• **WORK ORDER**
Write out the material from the line containing "specialties in this section to highlight your" through the line containing "Build Your Credit" as a numbered list, one line per item, leaving out any blank lines.

START DATA SUPPLIED

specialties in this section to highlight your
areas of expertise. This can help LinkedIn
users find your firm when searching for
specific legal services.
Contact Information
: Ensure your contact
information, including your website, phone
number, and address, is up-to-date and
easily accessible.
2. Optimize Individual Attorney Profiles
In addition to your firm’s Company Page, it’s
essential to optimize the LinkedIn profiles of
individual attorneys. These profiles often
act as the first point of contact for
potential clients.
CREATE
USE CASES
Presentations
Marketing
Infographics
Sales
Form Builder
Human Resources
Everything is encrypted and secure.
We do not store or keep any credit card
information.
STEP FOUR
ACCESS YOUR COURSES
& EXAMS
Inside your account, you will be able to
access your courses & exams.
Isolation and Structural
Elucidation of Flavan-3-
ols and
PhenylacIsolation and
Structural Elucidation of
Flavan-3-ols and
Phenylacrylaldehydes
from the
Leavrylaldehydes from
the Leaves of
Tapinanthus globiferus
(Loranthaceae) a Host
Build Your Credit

END DATA SUPPLIED
START DATA SUPPLIED

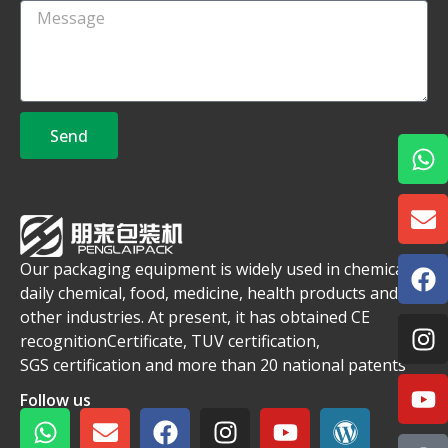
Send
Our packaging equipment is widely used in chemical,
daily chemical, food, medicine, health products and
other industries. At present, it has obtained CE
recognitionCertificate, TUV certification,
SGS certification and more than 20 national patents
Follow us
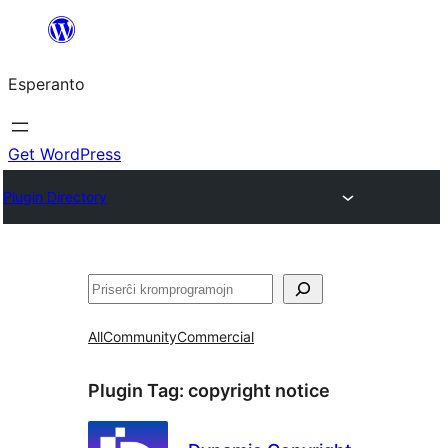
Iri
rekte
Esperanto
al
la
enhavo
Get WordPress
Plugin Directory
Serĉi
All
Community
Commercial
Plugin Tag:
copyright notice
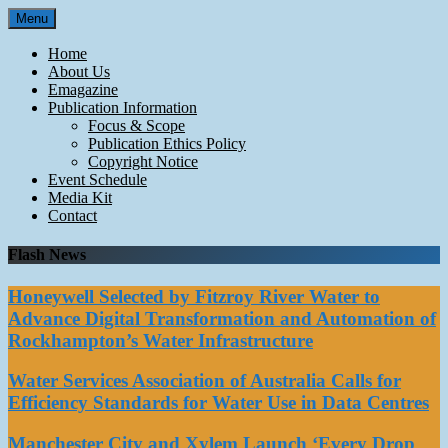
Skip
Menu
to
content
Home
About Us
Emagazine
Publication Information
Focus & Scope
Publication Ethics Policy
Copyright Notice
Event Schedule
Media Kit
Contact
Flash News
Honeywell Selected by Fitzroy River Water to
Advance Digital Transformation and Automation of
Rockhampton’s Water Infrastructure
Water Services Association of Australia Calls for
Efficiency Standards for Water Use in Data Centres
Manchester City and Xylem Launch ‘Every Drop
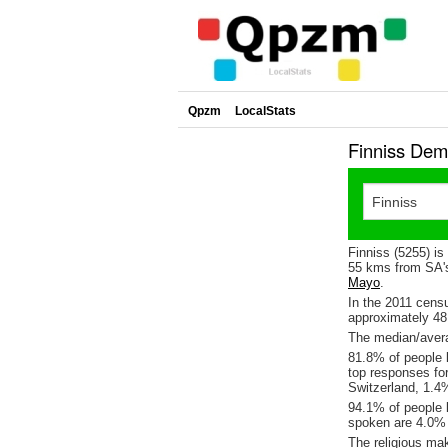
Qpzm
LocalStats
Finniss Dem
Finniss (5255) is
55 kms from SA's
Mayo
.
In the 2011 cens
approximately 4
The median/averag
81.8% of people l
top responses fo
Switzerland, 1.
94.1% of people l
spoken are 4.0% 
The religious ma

END DATA SUPPLIED

• **EXERCISE RESPONSE**
1. specialties in this section to highlight your
2. areas of expertise. This can help LinkedIn
3. users find your firm when searching for
4. specific legal services.
5. Contact Information
6. : Ensure your contact
7. information, including your website, phone
8. number, and address, is up-to-date and
9. easily accessible.
10. 2. Optimize Individual Attorney Profiles
11. In addition to your firm’s Company Page, it’s
12. essential to optimize the LinkedIn profiles of
13. individual attorneys. These profiles often
14. act as the first point of contact for
15. potential clients.
16. CREATE
17. USE CASES
18. Presentations
19. Marketing
20. Infographics
21. Sales
22. Form Builder
23. Human Resources
24. Everything is encrypted and secure.
25. We do not store or keep any credit card
26. information.
27. STEP FOUR
28. ACCESS YOUR COURSES
29. & EXAMS
30. Inside your account, you will be able to
31. access your courses & exams.
32. Isolation and Structural
33. Elucidation of Flavan-3-
34. ols and
35. PhenylacIsolation and
36. Structural Elucidation of
37. Flavan-3-ols and
38. Phenylacrylaldehydes
39. from the
40. Leavrylaldehydes from
41. the Leaves of
42. Tapinanthus globiferus
43. (Loranthaceae) a Host
44. Build Your Credit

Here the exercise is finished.